## What is being asked
Only one stretch of the data is wanted: the line containing "middle mcp: (82, 112)", the line containing "pinky mcp: (59, 158)", and every line between them, copied exactly.

## Source records
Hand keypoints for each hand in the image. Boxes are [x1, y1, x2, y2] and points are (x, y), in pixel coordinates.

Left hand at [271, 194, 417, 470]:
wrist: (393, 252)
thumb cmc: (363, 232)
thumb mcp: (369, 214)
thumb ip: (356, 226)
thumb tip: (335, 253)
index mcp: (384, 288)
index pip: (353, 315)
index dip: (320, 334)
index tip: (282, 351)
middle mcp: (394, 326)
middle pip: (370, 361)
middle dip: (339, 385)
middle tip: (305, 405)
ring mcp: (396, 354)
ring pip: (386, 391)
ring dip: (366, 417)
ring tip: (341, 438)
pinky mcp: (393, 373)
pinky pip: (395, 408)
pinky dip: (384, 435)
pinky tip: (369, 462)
...
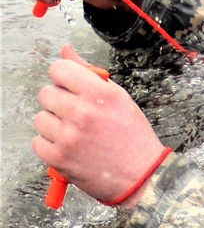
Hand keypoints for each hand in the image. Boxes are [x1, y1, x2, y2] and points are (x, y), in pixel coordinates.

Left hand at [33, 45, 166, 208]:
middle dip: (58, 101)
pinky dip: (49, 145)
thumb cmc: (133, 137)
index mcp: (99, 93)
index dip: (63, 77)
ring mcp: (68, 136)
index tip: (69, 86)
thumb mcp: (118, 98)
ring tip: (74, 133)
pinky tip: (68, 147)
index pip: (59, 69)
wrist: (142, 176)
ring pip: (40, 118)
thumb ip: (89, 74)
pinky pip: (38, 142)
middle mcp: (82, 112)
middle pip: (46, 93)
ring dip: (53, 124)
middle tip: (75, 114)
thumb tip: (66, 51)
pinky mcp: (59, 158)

## Solved exercise
middle mcp: (82, 112)
middle pip: (46, 93)
ring dip: (53, 124)
middle tip: (75, 114)
thumb tip: (66, 51)
pinky mcp: (59, 158)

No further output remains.